In the spirit of resurrecting ancient threads..

there are a number of disputes over slices of the British Antarctic Territory

Article 1 - area to be used for peaceful purposes only; military activity, such as weapons testing, is prohibited, but military personnel and equipment may be used for scientific research or any other peaceful purpose; Article 2 - freedom of scientific investigation and cooperation shall continue; Article 3 - free exchange of information and personnel, cooperation with the UN and other international agencies; Article 4 - does not recognize, dispute, or establish territorial claims and no new claims shall be asserted while the treaty is in force; Article 5 - prohibits nuclear explosions or disposal of radioactive wastes; Article 6 - includes under the treaty all land and ice shelves south of 60 degrees 00 minutes south and reserves high seas rights; Article 7 - treaty-state observers have free access, including aerial observation, to any area and may inspect all stations, installations, and equipment; advance notice of all expeditions and of the introduction of military personnel must be given; Article 8 - allows for jurisdiction over observers and scientists by their own states; Article 9 - frequent consultative meetings take place among member nations; Article 10 - treaty states will discourage activities by any country in Antarctica that are contrary to the treaty; Article 11 - disputes to be settled peacefully by the parties concerned or, ultimately, by the ICJ; Articles 12, 13, 14 - deal with upholding, interpreting, and amending the treaty among involved nations; other agreements - some 200 recommendations adopted at treaty consultative meetings and ratified by governments; a mineral resources agreement was signed in 1988 but remains unratified; the Protocol on Environmental Protection to the Antarctic Treaty was signed 4 October 1991 and entered into force 14 January 1998; this agreement provides for the protection of the Antarctic environment through six specific annexes: 1) environmental impact assessment, 2) conservation of Antarctic fauna and flora, 3) waste disposal and waste management, 4) prevention of marine pollution, 5) area protection and management and 6) liability arising from environmental emergencies; it prohibits all activities relating to mineral resources except scientific research; a permanent Antarctic Treaty Secretariat was established in 2004 in Buenos Aires, Argentina



Although the United Kingdom claims sovereignty over this region, there are overlapping claims by Argentina and Chile. Under the terms of the Antarctic Treaty, all territorial claims remain frozen, allowing the whole of Antarctica to be used as a continent for peace and science.
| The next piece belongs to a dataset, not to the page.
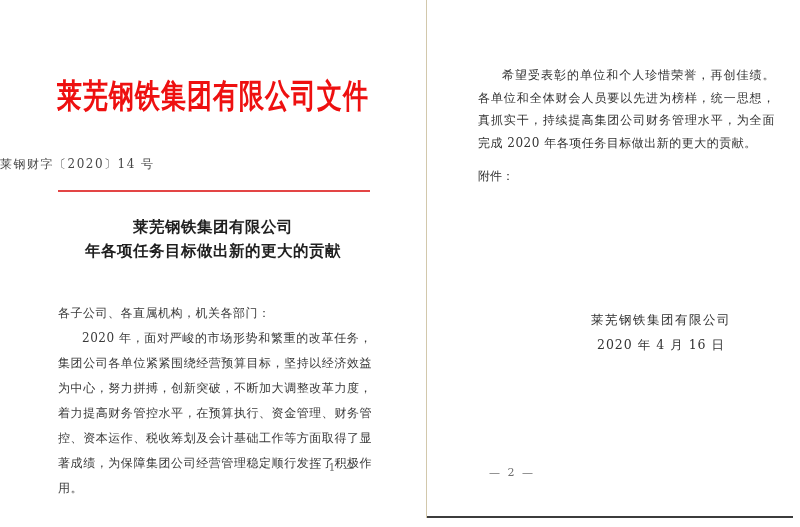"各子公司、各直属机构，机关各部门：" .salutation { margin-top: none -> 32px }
from: British Antarctic Territory - British Antarctic Survey

We, or anyone else, can not impose our claim on that land, without breaking the treaty.


Book Reviewer
Isn`t there an ongoing argument with the Irish, or has that been resolved?
The UN law of the sea put the kybosh on our territorial ambitions but gave us some advantages (something to do with the continental shelf). We still claim it but don't claim the EEZ extending from it, which is what a lot of the arguing was about. Us and the Irish have resolved our arguments but the Danes and Icelanders are still arguing the toss - mainly because of fishing rights but also because of potential oil rights in the area.
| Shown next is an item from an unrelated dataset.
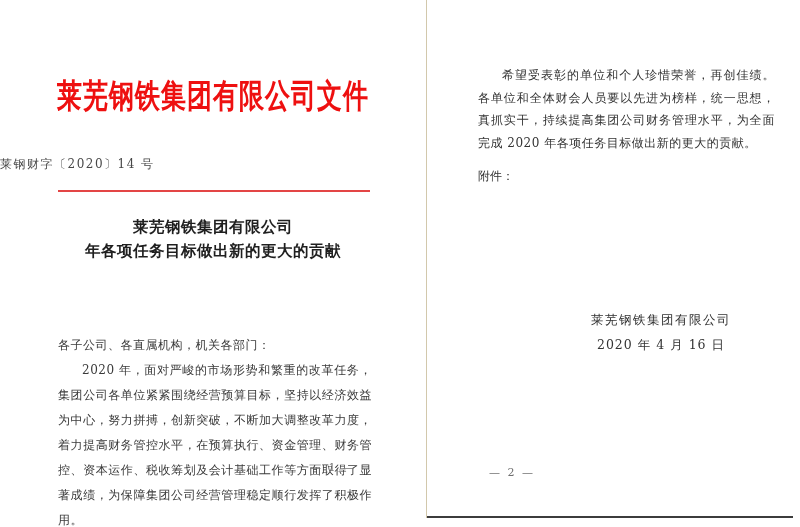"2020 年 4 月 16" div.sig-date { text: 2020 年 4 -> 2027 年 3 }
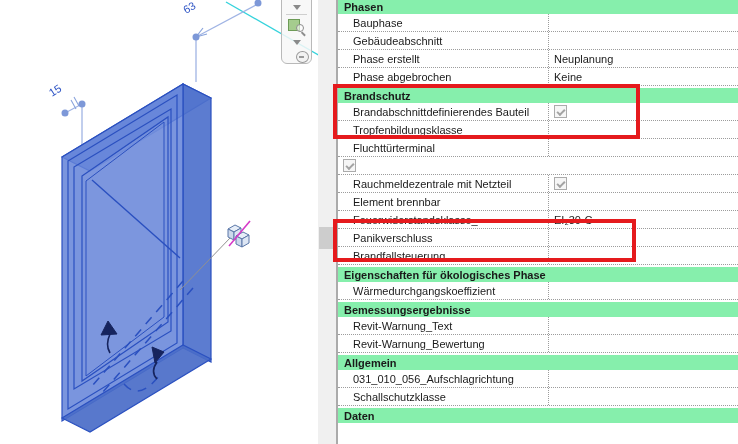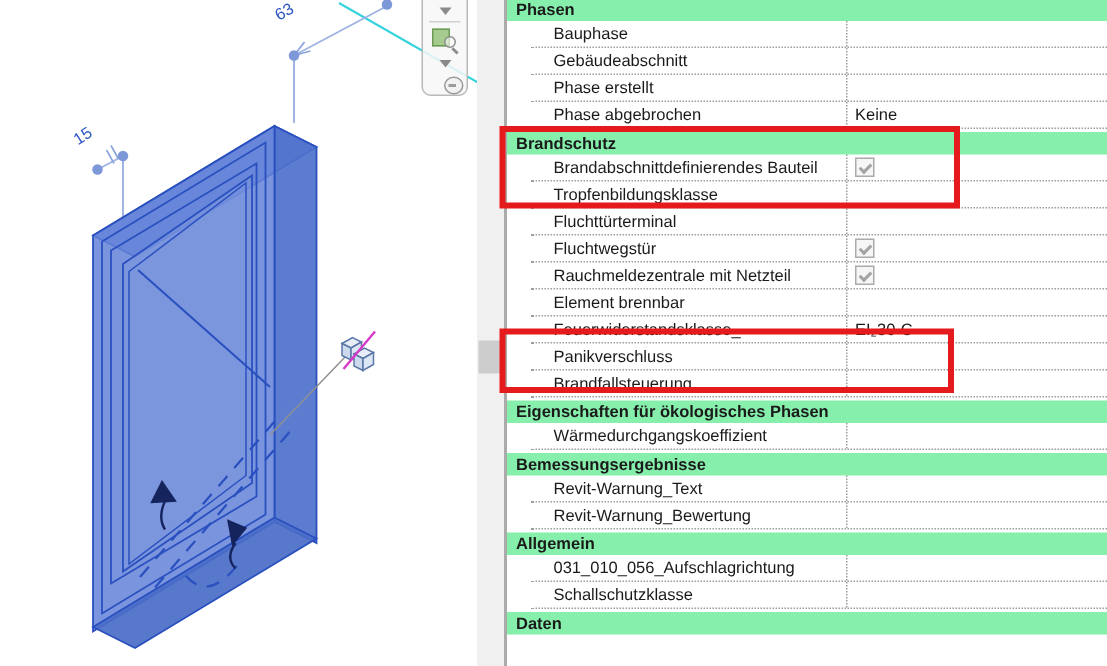"Bauphase" .prow { margin-left: 16px -> none }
According to wiki there was a possibility in the 50's that the Russians would land and set up monitoring equipment for the nuke testing, but to suggest that they'd consider doing so today? Either a slightly off the wall fishing trip or a the bloke needs to pop down to Tescos for a large pack of bacofoil
Are you seriously suggesting we might end up shooting t Russians over Rockall? Seriously?
No I'm not suggesting that. That's my point. We would never fight the Russians over it. If they decide to 'rock up' there, setup a shack, we could feasible do nothing but moan. Yet the Russians could develop a small but very useful monitoring station. A very easy political goal for the Russians.

I'm answering the original OP. I don't see any threats to BOT bar Falklands, this is the only thing that seems potentially feasible given recent Russian behaviour and very embarrassing for us. UK would have two choices: A) Please can you leave? Oh, OK, you like listening to our subs. B) Well we never wanted it in the first place (cross fingers).